Bad movies: they are fun to watch, but did you know they are
fun to make, too? Yes, they are. At the Roberts Hacienda, bad
movie making is a hobby, with the creative juices flowing at the
oddest moments.
All one needs is a video camera and an idea. Late one night
Sidra and I were up talking, and sleep deprivation had taken its
toll. We were happily discussing how we couldnt *wait* for
Fellowship of the Ring to come out, and we started saying all of
the Lord of the Rings characters names in horrible Texas
accents. Lord of the Rings: Texas Style was born that night
some 2 years ago. Not only do we beat Peter Jackson by
showing our film about 2 months before he shows his, we dont
need no steenkin gazillion dollar budget either to translate
Tolkiens masterpiece onto film.
We are fortunate in that we have an annual venue to torture
people with our creative endeavors: Texas A&Ms SF club,
Cepheid Variable (of which Sidra is a member) hosts
Schlockfest in the fall, and part of Schlockfest is an amateur B
film contest. Man, Im pretty sure these folks are going to be
sorry about the monsters theyve created with us.

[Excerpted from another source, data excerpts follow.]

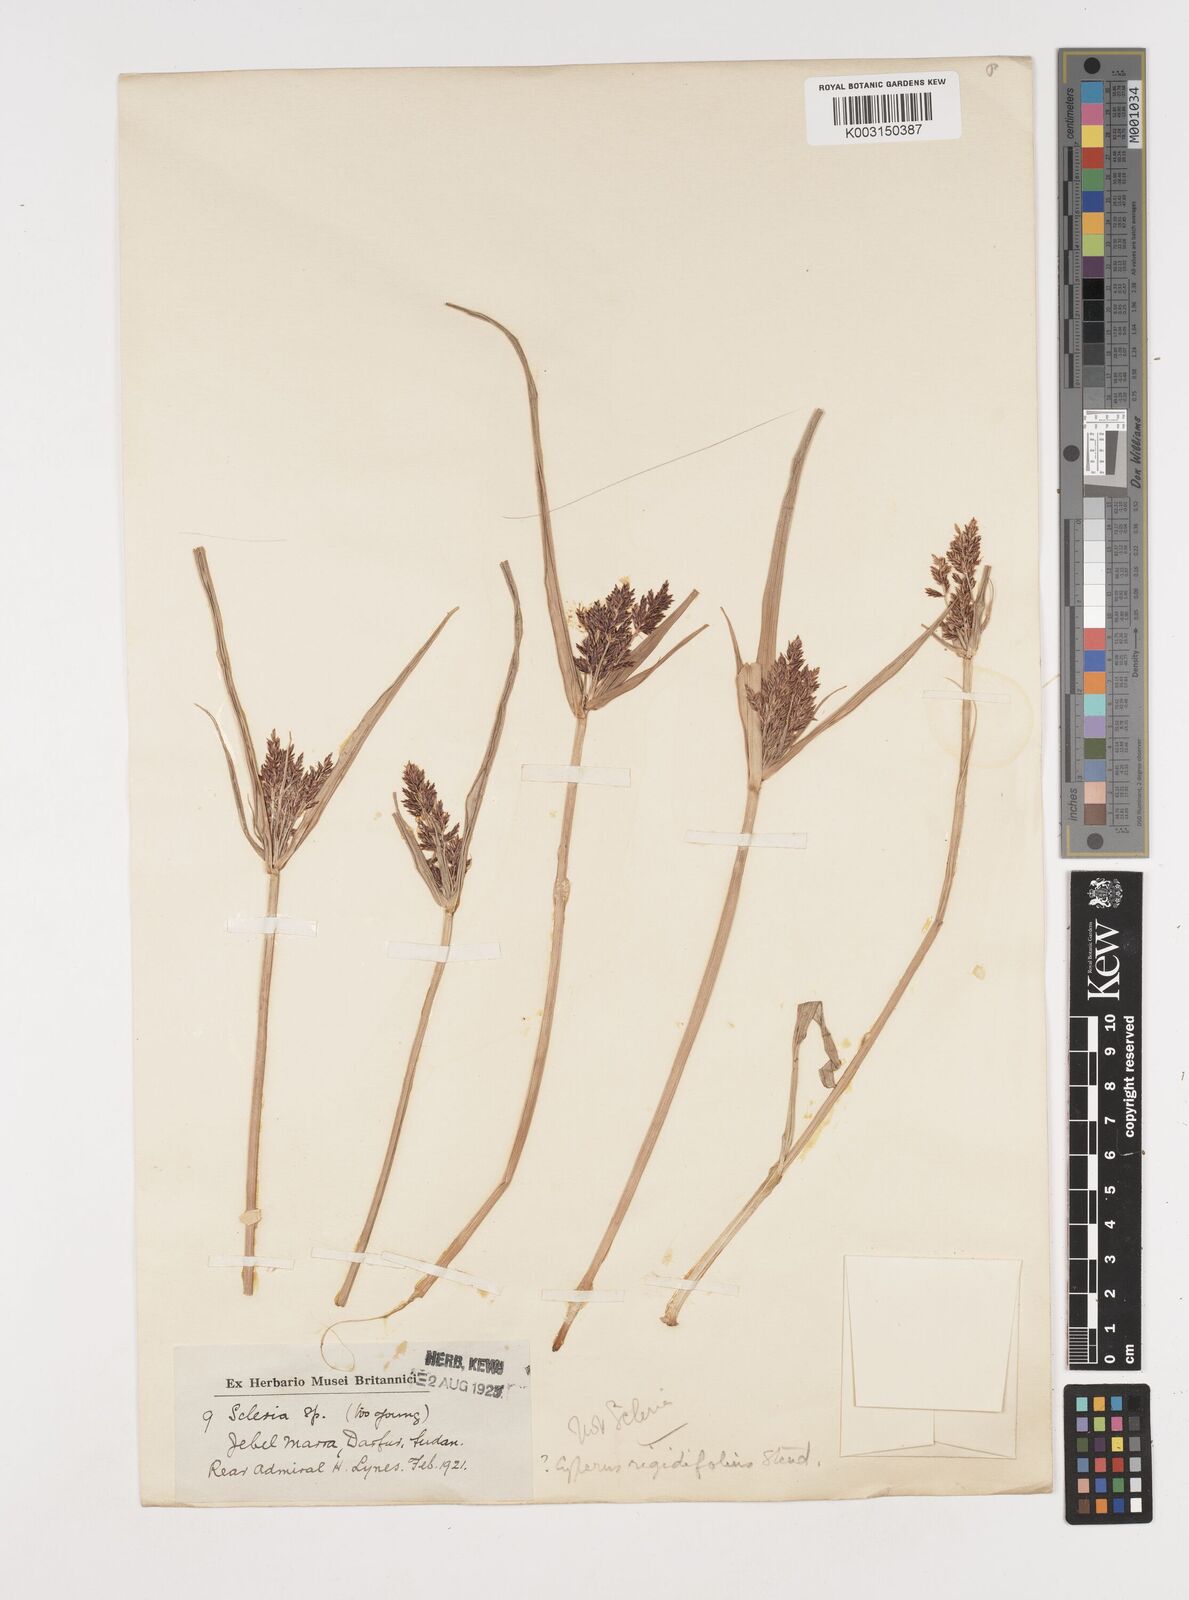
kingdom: Plantae
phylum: Tracheophyta
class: Liliopsida
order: Poales
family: Cyperaceae
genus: Cyperus
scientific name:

But I digress . . . part of the fun of making horrible movies is the
joy it brings in the process of making them. Paul, Sidra, and I sit
around bandying about really bad movie ideas, and the family
that makes really bad movies together, stays together. I have
been responsible mostly for the really horrible scripts for our
redneck version of Lord of the Rings, but Paul, Sidra and Zack
have all contributed ideas and story points. With the large cast
needed for a major scale production like Lord of the Rings, we
get to know our daughters friends in ways we never dreamed
of. I still have the vision of one of Sidras male friends standing in
my living room in nothing but his penguin boxers and Sidras
bustier. How many parents can make *that* statement about
their childs friends? Not many that arent appearing on Jerry
Springer, I betcha! Not to mention that we manage to drag folks
in that have no intention of appearing in our films. We have a
notable college professor starring as Treebeard, wearing brown
butcher paper, waving tree branches around in his hands and
wearing a mask. I bet hes grateful for that mask.
Things invariably go wrong during filming, too. Some major
character cant make it, or just fails to show up. No
PROBLEM! We just use body doubles and film around them! If
it was good enough for Plan 9 From Outer Space, its good
enough for us! Lord of the Rings, being such a major production
, featured location shoots all over the Great Baked Hell of the
Southwest this summer on vacation. I donned Frodos costume,
while Sidra, who plays Sam, put on her Hee Haw duds and we
were filmed in all sorts of public places like The Grand Canyon,
various rest areas, the side of the road with people slowing
down to gawk at us...well, you get the idea. As my coworker
said to me, "YOU are those *really* weird people we always
meet on vacation." Why, yes, yes, we are.
No one is safe from our filming mania. Since we had the video
camera with us this summer, Paul filmed various parts of our
vacation. Joe Singleton went with us on our annual San Diego
Comic Con junket. We took photos of him, along with
ourselves, in Roswell. All of this ended up in a bad alien
abduction film, which Joe found out about later, when he
received a copy. Paul filmed the dance at ItzaCon, with the idea
that itll be some stock footage of Aragorn and Arwens
wedding hoe down in our stirring conclusion of our low budget
Lord of the Rings masterpiece. One never knows when our little
snippets of film will come in handy.
When Sidra won an award at Schockfest for the alien abduction
movie, they made the fatal mistake of giving her a really cool
metallic monster that is a work of *art* (and is proudly
displayed in my living room) and some little plastic anime style
hamsters. Dammit, all this looks like props to us! We have
another fine film in the works. Its not like we *need*
encouragement, either. Paul has an internet film in the planning
stage, complete with special effects, that he dreamed up on the
ride home from Schlockfest. You folks should really phear us.
Still, if you want to have old fashioned family fun, brainstorm an
idea, drag out that video camera and shoot! Youll have loads of
fun showing the films to your friends and your families, not to
mention having fun viewing years later. "To hell with Johnnies
5th Grade holiday program, Mabel, lets drag out our Revenge
of the Brain-Eating Bunnies and watch that."